Un altro ambito di valorizzazione è quello relativo alla monetizzazione diretta dei dati. Un’azienda può infatti decidere di vendere le info raccolte a soggetti terzi, generando una nuova fonte di ricavi. Si tratta di individuare soggetti interessati, siano esse altre imprese provenienti anche da settori distanti o singoli sviluppatori intenzionati a commercializzare nuove applicazioni.
Il quinto e ultimo processo di valorizzazione si riferisce all’ambito advertising & commerce. Un po’ come avviene per la personalizzazione già citata, l’IoT offre la possibilità di ottenere dati utili per la creazione di campagne pubblicitarie mirate. Sono così le abitudini di interazione fra il consumatore e il dispositivo intelligente monitorate nel corso del tempo a guidare la promozione successiva del prodotto rinnovato.
La monetizzazione dei dati non decolla: pochi vantaggi percepiti dagli utenti
Bisogna sottolineare che questi schemi di estrazione di valore aggiunto dalle informazioni non sono ugualmente diffusi e maturi. Secondo le rilevazioni degli Osservatori Digital Innovation le strategie più diffuse sono quelle di ottimizzazione dei processi (75%) e di nuova generazione di prodotto e servizio (49%). Segue al terzo gradino del podio la personalizzazione (26%), mentre la monetizzazione dei dati e il canale advertising & commerce risultano ancora in una fase embrionale, con percentuali di utilizzo rispettivamente del 4 e del 2%.

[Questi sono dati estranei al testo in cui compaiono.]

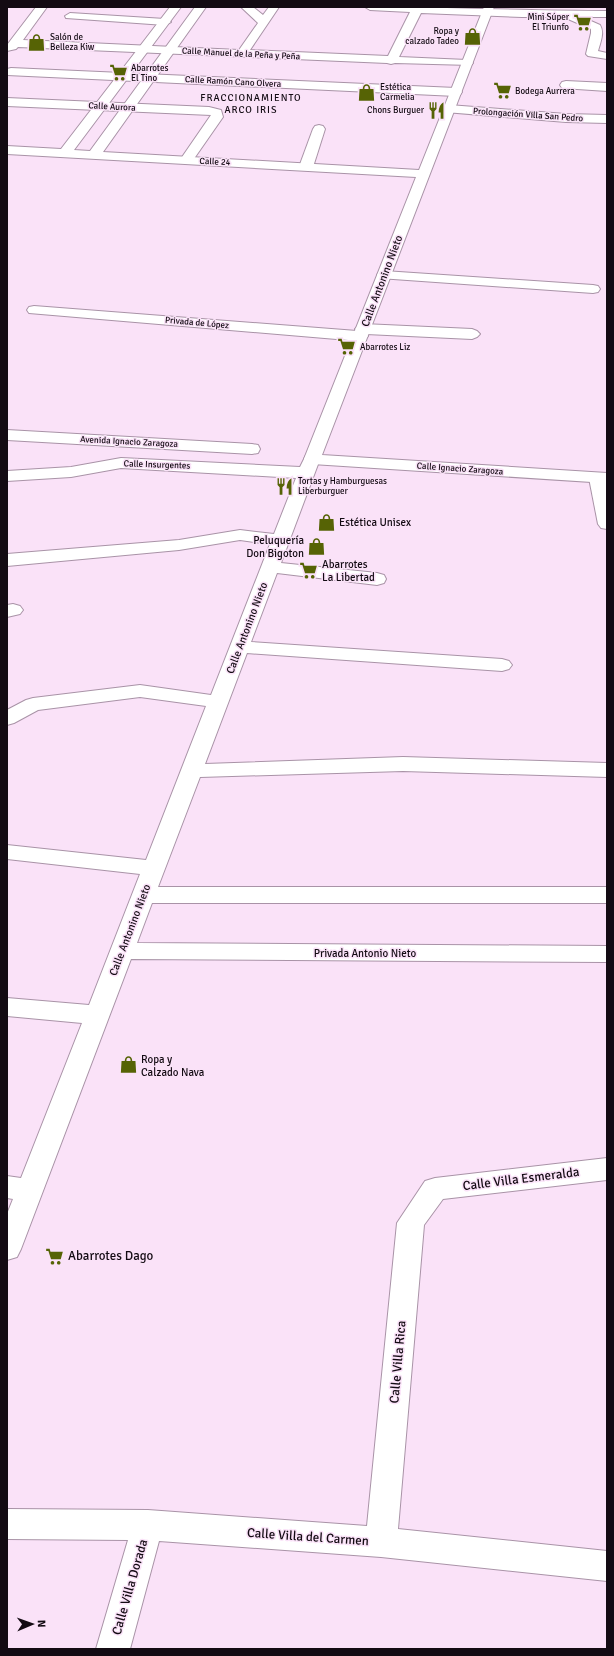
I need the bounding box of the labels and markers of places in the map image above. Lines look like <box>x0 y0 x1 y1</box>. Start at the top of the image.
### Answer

Il motivo, spiega il report, risiede nella tradizionale riluttanza a cedere i propri dati personali a meno di ricevere vantaggi concreti. La maggiore sensibilità nei confronti dei temi della privacy ha amplificato questo sentimento, rendendo ancora più complicato per le aziende raccogliere le informazioni sulle abitudini dei consumatori. La sfida è rendere il vantaggio derivante dalla cessione dei dati manifesto e tangibile. La chiara percezione è già e sarà sempre la leva determinante per superare la reticenza degli utenti.